Low participation is partly because of shifts at both ends of the workforce age spectrum -- fewer young Americans are looking for work and baby boomers are retiring. Among prime-age workers, those 25-54 years old, participation bottomed out in September 2015 and has been gradually trending higher. Job-market participation remains below its level just before the recession, suggesting there could be room for further growth.
That represents a potential untapped source of labor for employers like Bryan Health. It also suggests a continued weight on wages in the form of a hidden labor supply.
That's only one possible explanation for soft wage gains. Economists also point to low growth for productivity and inflation, which limit the ability of firms to raise pay without eating into profits. Companies may also be hunting out cheaper workers -- either younger or less skilled ones -- rather than competing solely on wages.
"One alternative is to substitute away from perfectly qualified candidates and start looking at people who are a little less experienced, people who can be trained up," said Cathy Barrera, chief economic adviser for job-search site ZipRecruiter.
Finally, inflation hasn't been eating away wages as much as it has during past economic cycles. One measure with a long historical record, average hourly earnings for production and nonsupervisory workers, shows inflation adjusted earnings rising year-over-year for 49 consecutive months at a rate that isn't out of line with other extended periods of job creation.
An alternative measure of unemployment and underemployment, which includes those who have stopped looking and those in part-time jobs who want full-time positions, was 8.6% in June, up from 8.4% from the prior month. The rate averaged 8.3% in the two years before the recession.
Signs of steady hiring are helping to give some workers confidence to take risks.
Christal Brown decided to leave Mattress Firm, the Houston-based retailer where she worked for 18 years, rather than take a new role she felt didn't fit her skills.
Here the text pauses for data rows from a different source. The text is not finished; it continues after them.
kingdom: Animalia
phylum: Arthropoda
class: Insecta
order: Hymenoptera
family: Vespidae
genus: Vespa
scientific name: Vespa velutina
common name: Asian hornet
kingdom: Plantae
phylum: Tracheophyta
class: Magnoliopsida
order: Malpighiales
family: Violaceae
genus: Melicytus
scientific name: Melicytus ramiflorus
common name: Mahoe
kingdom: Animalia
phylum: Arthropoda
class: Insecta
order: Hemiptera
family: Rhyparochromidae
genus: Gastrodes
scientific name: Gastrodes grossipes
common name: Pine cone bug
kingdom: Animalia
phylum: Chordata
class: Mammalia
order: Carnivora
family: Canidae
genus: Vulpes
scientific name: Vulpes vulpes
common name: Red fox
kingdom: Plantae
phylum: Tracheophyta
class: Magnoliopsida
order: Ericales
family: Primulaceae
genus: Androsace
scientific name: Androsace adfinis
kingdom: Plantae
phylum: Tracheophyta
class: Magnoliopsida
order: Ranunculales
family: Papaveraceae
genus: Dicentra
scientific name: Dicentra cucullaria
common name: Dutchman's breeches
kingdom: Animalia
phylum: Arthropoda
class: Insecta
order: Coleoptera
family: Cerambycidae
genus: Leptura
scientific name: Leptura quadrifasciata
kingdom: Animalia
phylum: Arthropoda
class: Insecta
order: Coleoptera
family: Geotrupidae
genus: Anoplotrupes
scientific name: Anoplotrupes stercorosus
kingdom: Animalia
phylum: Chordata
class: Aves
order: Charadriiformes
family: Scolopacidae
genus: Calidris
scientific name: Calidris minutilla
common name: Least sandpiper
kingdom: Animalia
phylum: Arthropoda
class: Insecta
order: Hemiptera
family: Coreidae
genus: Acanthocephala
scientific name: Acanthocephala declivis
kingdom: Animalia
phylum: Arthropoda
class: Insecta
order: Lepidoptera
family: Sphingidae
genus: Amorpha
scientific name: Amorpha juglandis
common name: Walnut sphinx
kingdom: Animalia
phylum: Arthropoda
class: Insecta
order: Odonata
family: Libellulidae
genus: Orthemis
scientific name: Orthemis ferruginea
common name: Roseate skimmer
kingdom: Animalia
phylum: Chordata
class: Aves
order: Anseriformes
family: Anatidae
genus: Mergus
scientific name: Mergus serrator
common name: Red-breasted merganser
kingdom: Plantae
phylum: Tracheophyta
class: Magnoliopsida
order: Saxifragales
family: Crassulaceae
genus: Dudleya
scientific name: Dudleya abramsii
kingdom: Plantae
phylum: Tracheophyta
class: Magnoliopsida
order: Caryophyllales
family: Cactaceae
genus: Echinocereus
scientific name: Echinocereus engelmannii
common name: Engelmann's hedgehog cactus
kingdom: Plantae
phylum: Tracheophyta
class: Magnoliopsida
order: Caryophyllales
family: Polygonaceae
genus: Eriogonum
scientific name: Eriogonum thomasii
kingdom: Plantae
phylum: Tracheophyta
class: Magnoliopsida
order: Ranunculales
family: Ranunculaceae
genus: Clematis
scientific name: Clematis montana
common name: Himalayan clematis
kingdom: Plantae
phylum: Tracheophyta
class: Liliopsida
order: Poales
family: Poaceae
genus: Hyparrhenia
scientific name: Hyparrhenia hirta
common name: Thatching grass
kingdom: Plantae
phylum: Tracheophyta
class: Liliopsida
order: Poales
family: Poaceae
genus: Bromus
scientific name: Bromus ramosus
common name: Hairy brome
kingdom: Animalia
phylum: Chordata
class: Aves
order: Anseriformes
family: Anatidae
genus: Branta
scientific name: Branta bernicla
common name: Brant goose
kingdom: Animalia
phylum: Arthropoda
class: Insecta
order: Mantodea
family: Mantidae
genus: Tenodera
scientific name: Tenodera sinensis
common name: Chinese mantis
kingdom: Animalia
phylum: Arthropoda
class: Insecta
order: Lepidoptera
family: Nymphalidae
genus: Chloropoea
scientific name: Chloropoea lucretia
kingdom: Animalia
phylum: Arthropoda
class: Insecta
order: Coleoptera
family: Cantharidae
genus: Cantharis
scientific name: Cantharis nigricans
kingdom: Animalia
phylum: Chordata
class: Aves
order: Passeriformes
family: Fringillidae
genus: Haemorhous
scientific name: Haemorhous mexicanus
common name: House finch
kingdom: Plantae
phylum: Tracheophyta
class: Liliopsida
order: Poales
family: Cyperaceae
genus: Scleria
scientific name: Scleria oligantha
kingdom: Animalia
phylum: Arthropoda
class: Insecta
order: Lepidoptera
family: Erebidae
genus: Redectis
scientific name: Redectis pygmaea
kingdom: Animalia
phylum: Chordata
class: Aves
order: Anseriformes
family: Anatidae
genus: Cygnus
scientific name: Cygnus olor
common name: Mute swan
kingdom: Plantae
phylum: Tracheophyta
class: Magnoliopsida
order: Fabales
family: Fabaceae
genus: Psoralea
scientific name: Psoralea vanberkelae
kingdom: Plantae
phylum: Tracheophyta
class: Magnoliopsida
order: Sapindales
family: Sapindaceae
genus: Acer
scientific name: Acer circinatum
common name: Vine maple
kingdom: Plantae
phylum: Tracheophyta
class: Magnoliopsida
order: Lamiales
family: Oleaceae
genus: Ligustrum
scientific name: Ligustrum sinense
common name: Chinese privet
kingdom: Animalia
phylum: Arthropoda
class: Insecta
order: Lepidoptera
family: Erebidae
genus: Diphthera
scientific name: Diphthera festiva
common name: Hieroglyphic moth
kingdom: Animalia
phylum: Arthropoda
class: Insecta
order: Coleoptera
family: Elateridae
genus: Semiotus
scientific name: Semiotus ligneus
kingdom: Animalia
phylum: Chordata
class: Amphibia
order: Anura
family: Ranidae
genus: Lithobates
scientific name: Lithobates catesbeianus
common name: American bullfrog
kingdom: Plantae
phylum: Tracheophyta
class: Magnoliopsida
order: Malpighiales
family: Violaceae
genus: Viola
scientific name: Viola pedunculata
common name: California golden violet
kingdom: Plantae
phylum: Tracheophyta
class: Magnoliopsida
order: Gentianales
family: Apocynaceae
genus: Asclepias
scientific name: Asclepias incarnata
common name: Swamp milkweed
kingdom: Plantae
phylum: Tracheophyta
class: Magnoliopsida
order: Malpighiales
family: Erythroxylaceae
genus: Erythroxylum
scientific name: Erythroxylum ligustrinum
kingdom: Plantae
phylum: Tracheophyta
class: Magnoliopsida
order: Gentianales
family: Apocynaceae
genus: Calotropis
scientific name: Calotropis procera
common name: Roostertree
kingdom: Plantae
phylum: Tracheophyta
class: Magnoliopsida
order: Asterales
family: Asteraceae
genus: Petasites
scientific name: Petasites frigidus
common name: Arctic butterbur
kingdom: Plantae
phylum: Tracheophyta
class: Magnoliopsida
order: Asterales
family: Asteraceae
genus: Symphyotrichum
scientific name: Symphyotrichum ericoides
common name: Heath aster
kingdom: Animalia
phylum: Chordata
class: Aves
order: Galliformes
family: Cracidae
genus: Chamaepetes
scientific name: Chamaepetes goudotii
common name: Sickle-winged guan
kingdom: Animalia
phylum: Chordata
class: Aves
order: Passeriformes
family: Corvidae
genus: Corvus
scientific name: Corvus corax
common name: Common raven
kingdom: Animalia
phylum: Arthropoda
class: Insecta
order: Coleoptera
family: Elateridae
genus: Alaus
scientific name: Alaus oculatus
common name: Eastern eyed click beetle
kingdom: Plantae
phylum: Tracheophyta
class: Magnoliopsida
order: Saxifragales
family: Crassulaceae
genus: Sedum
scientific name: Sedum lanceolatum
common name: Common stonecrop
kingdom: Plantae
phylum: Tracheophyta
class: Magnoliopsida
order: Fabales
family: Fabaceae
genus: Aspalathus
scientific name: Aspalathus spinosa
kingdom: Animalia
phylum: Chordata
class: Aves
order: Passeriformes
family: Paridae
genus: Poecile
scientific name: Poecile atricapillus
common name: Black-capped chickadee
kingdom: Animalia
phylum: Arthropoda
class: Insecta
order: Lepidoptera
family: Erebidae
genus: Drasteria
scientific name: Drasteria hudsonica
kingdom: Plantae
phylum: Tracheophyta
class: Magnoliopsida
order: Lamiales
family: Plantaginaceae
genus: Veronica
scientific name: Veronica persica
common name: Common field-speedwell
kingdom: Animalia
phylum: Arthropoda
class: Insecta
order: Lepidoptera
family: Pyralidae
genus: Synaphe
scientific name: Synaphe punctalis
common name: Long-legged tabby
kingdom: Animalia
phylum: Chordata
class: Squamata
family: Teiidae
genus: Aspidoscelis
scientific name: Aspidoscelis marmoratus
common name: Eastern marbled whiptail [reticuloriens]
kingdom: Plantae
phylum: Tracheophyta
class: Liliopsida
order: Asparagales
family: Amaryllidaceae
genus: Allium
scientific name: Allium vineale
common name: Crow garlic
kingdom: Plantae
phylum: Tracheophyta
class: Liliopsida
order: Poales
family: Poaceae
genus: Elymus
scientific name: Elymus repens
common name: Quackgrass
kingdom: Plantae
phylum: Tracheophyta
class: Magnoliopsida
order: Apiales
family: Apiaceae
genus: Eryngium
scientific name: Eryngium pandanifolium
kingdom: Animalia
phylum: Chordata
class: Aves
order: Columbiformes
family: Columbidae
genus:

Her last day was June 1. Ms. Brown, 44 and most recently the vice president of human resources, said she is confident she will find a new job in the coming months without having to relocate from her home in Houston. She has already landed a few interviews and hopes to find another role.
"I thought this was a good time to see what was out there to help me grow professionally," she said. "There are definitely jobs out there."
Opportunism like that has been in short supply through much of this slow expansion.
In response to broad improvements across the labor market, the Federal Reserve raised short-term interest rates last month for the third time since December. Officials penciled in one more increase for this year, and appeared to reach consensus on how to gradually reduce the Fed's $4.5 trillion asset portfolio, moves that could lead long-term rates to rise.
"Today's report will keep the Federal Reserve on the path of gradually raising interest rates," said Gus Faucher, chief economist at PNC Financial Services.